- Your assignment -
Please rewrite all of the entries, replacing "Добавить в друзья" with "Add as friend" wherever it occurs and leaving the rest unchanged. Leave the pictures out of your answer.

Exercise material: Begin

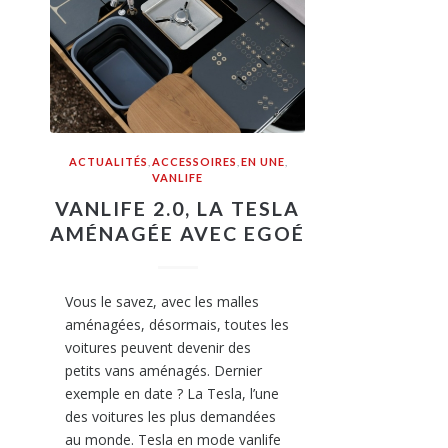
ACTUALITÉS
,
ACCESSOIRES
,
EN UNE
,
VANLIFE
VANLIFE 2.0, LA TESLA
AMÉNAGÉE AVEC EGOÉ
Vous le savez, avec les malles
aménagées, désormais, toutes les
voitures peuvent devenir des
petits vans aménagés. Dernier
exemple en date ? La Tesla, l’une
des voitures les plus demandées
au monde. Tesla en mode vanlife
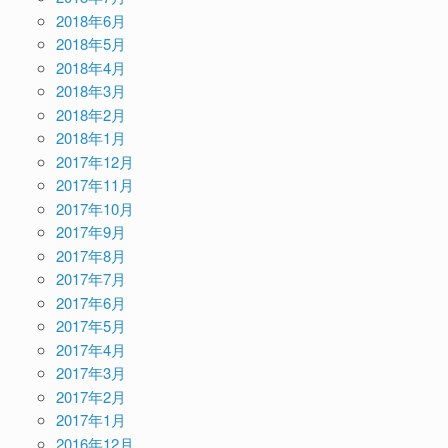
2018年6月
2018年5月
2018年4月
2018年3月
2018年2月
2018年1月
2017年12月
2017年11月
2017年10月
2017年9月
2017年8月
2017年7月
2017年6月
2017年5月
2017年4月
2017年3月
2017年2月
2017年1月
2016年12月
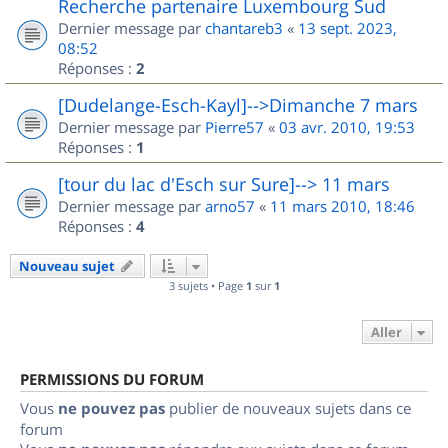
Recherche partenaire Luxembourg Sud
Dernier message par
chantareb3
«
13 sept. 2023,
08:52
Réponses :
2
[Dudelange-Esch-Kayl]-->Dimanche 7 mars
Dernier message par
Pierre57
«
03 avr. 2010, 19:53
Réponses :
1
[tour du lac d'Esch sur Sure]--> 11 mars
Dernier message par
arno57
«
11 mars 2010, 18:46
Réponses :
4
Nouveau sujet
3 sujets • Page
1
sur
1
Aller
PERMISSIONS DU FORUM
Vous
ne pouvez pas
publier de nouveaux sujets dans ce
forum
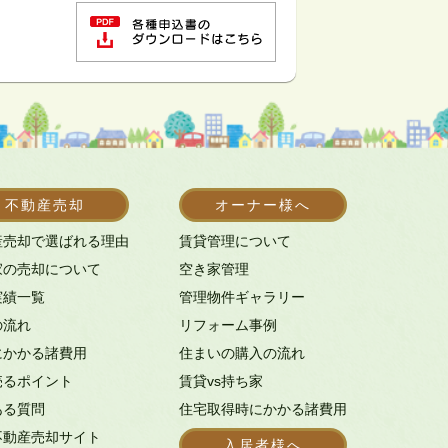
不動産売却
オーナー様へ
産売却で選ばれる理由
賃貸管理について
家の売却について
空き家管理
実績一覧
管理物件ギャラリー
の流れ
リフォーム事例
にかかる諸費用
住まいの購入の流れ
売るポイント
賃貸vs持ち家
ある質問
住宅取得時にかかる諸費用
不動産売却サイト
入居者様へ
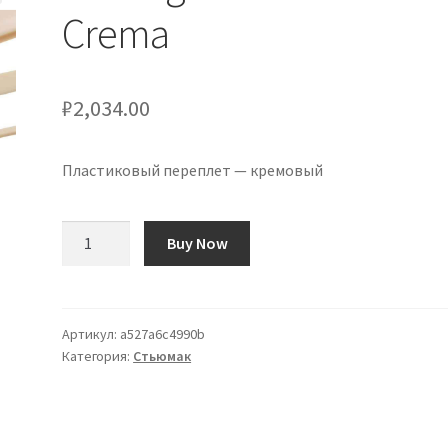
Crema
₽
2,034.00
Пластиковый переплет — кремовый
Количество
Buy Now
товара
Binding
de
Plástico
Артикул:
a527a6c4990b
Категория:
Стьюмак
-
Crema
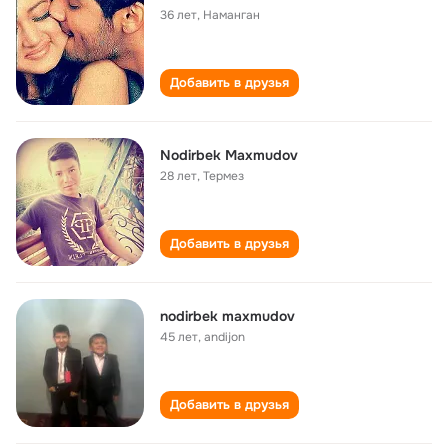
36 лет
,
Наманган
Добавить в друзья
Nodirbek Maxmudov
28 лет
,
Термез
Добавить в друзья
nodirbek maxmudov
45 лет
,
andijon
Добавить в друзья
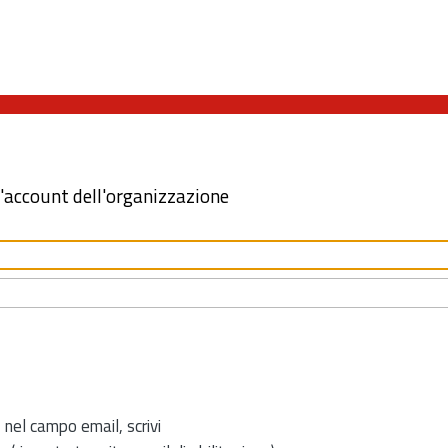
l'account dell'organizzazione
 nel campo email, scrivi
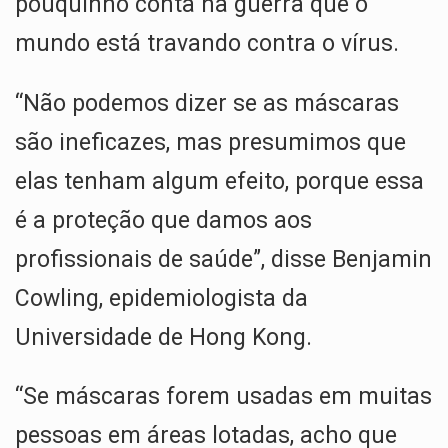
pouquinho conta na guerra que o
mundo está travando contra o vírus.
“Não podemos dizer se as máscaras
são ineficazes, mas presumimos que
elas tenham algum efeito, porque essa
é a proteção que damos aos
profissionais de saúde”, disse Benjamin
Cowling, epidemiologista da
Universidade de Hong Kong.
“Se máscaras forem usadas em muitas
pessoas em áreas lotadas, acho que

Exercise material: End

- Written response -
ACTUALITÉS
,
ACCESSOIRES
,
EN UNE
,
VANLIFE
VANLIFE 2.0, LA TESLA
AMÉNAGÉE AVEC EGOÉ
Vous le savez, avec les malles
aménagées, désormais, toutes les
voitures peuvent devenir des
petits vans aménagés. Dernier
exemple en date ? La Tesla, l’une
des voitures les plus demandées
au monde. Tesla en mode vanlife
2018年6月
2018年5月
2018年4月
2018年3月
2018年2月
2018年1月
2017年12月
2017年11月
2017年10月
2017年9月
2017年8月
2017年7月
2017年6月
2017年5月
2017年4月
2017年3月
2017年2月
2017年1月
2016年12月
Recherche partenaire Luxembourg Sud
Dernier message par
chantareb3
«
13 sept. 2023,
08:52
Réponses :
2
[Dudelange-Esch-Kayl]-->Dimanche 7 mars
Dernier message par
Pierre57
«
03 avr. 2010, 19:53
Réponses :
1
[tour du lac d'Esch sur Sure]--> 11 mars
Dernier message par
arno57
«
11 mars 2010, 18:46
Réponses :
4
Nouveau sujet
3 sujets • Page
1
sur
1
Aller
PERMISSIONS DU FORUM
Vous
ne pouvez pas
publier de nouveaux sujets dans ce
forum
不動産売却
オーナー様へ
産売却で選ばれる理由
賃貸管理について
家の売却について
空き家管理
実績一覧
管理物件ギャラリー
の流れ
リフォーム事例
にかかる諸費用
住まいの購入の流れ
売るポイント
賃貸vs持ち家
ある質問
住宅取得時にかかる諸費用
不動産売却サイト
入居者様へ
Crema
₽
2,034.00
Пластиковый переплет — кремовый
Количество
Buy Now
товара
Binding
de
Plástico
Артикул:
a527a6c4990b
Категория:
Стьюмак
-
Crema
36 лет
,
Наманган
Add as friend
Nodirbek Maxmudov
28 лет
,
Термез
Add as friend
nodirbek maxmudov
45 лет
,
andijon
Add as friend
l'account dell'organizzazione
 nel campo email, scrivi
pouquinho conta na guerra que o
mundo está travando contra o vírus.
“Não podemos dizer se as máscaras
são ineficazes, mas presumimos que
elas tenham algum efeito, porque essa
é a proteção que damos aos
profissionais de saúde”, disse Benjamin
Cowling, epidemiologista da
Universidade de Hong Kong.
“Se máscaras forem usadas em muitas
pessoas em áreas lotadas, acho que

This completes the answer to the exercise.